* **To do**:
(a) List every team named under "Career history" in the Bob Kowalkowski profile below.
(b) Using the Bob Kowalkowski profile below, decide whether each statement is true: (i) He was born in Detroit, Michigan. (ii) His son Scott also played for the Lions. (iii) He played in 142 NFL games. Answer yes or no for each and quote the words that settle it.
(c) In the Bob Kowalkowski profile below, why does the Cleveland Browns entry under "Career history" carry an asterisk?

* **Text block**:

-*-*-

Bob Kowalkowski

No. 66, 67
- Position: Guard

Personal information
- Born: November 5, 1943 Drexel Hill, Pennsylvania, U.S.
- Died: September 17, 2009 (aged 65) Detroit, Michigan, U.S.
- Listed height: 6 ft 3 in (1.91 m)
- Listed weight: 240 lb (109 kg)

Career information
- High school: Arnold (Arnold, Pennsylvania)
- College: Virginia (1962–1965)
- NFL draft: 1965 (7th round, 95th overall pick)
- AFL draft: 1965 (Red Shirt 2nd round, 15th overall pick)

Career history
- Detroit Lions (1966–1976); Cleveland Browns (1977)*; Green Bay Packers (1977);
- * Offseason or practice squad member only

Awards and highlights
- 2× Second-team All-ACC (1963, 1964);

Career NFL statistics
- Games played: 142
- Games started: 102
- Fumble recoveries: 3
- Stats at Pro Football Reference

= Bob Kowalkowski =

American football player (1943–2009)

Robert Kowalkowski (November 5, 1943 – September 17, 2009) was an American professional football offensive guard who played for the Detroit Lions and the Green Bay Packers in a twelve-year career that lasted from 1966 to 1977 in the National Football League (NFL).

Kowalkowski played college football at the University of Virginia and was drafted in the fifth round of the 1965 NFL draft by the Lions. His son Scott was selected in the 1991 NFL draft by the Philadelphia Eagles and also played with the Lions.

-*-*-

* **Dataset**:
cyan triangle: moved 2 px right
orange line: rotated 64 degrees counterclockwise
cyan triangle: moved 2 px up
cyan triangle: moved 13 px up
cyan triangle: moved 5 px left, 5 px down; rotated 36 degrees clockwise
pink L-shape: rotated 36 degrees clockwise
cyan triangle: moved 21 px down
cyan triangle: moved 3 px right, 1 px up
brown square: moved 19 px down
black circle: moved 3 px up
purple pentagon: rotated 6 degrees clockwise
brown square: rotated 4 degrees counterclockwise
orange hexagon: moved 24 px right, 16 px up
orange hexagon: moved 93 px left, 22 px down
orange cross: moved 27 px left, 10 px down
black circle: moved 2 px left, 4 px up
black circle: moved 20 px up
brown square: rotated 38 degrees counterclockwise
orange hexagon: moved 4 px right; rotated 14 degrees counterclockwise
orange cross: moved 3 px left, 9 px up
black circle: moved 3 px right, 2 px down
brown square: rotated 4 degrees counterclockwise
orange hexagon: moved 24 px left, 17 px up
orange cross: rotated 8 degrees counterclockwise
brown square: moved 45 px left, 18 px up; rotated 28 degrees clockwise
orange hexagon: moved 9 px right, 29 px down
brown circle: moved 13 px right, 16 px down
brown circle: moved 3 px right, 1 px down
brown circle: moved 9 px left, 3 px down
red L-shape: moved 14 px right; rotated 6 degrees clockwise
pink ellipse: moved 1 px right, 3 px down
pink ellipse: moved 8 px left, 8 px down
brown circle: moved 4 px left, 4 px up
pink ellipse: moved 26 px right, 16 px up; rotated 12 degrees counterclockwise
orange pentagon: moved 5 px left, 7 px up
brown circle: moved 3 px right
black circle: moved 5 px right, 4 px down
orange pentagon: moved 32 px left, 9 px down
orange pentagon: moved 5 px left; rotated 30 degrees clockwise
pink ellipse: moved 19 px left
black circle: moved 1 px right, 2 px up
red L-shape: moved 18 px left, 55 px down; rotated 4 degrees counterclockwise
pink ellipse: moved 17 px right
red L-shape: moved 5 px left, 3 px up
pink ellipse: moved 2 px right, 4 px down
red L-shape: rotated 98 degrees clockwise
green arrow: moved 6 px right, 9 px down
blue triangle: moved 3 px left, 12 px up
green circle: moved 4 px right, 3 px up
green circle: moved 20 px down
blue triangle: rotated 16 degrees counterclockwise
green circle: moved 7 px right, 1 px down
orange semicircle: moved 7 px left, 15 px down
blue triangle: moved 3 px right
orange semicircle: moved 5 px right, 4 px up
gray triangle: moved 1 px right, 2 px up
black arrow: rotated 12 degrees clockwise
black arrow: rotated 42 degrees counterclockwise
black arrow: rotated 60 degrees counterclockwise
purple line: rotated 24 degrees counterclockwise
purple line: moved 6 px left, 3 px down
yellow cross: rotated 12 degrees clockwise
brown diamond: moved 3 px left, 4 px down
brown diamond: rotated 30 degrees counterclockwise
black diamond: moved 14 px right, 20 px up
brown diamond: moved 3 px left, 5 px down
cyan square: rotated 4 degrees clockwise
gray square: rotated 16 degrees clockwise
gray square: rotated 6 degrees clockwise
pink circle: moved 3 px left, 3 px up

-*-*-

* **Answers**:
(a) Detroit Lions, Cleveland Browns, Green Bay Packers

(b)
(i) No: "Born: November 5, 1943 Drexel Hill, Pennsylvania, U.S."
(ii) Yes: "His son Scott was selected in the 1991 NFL draft by the Philadelphia Eagles and also played with the Lions."
(iii) Yes: "Games played: 142"

(c) The asterisk means that with the Cleveland Browns in 1977 he was an offseason or practice squad member only.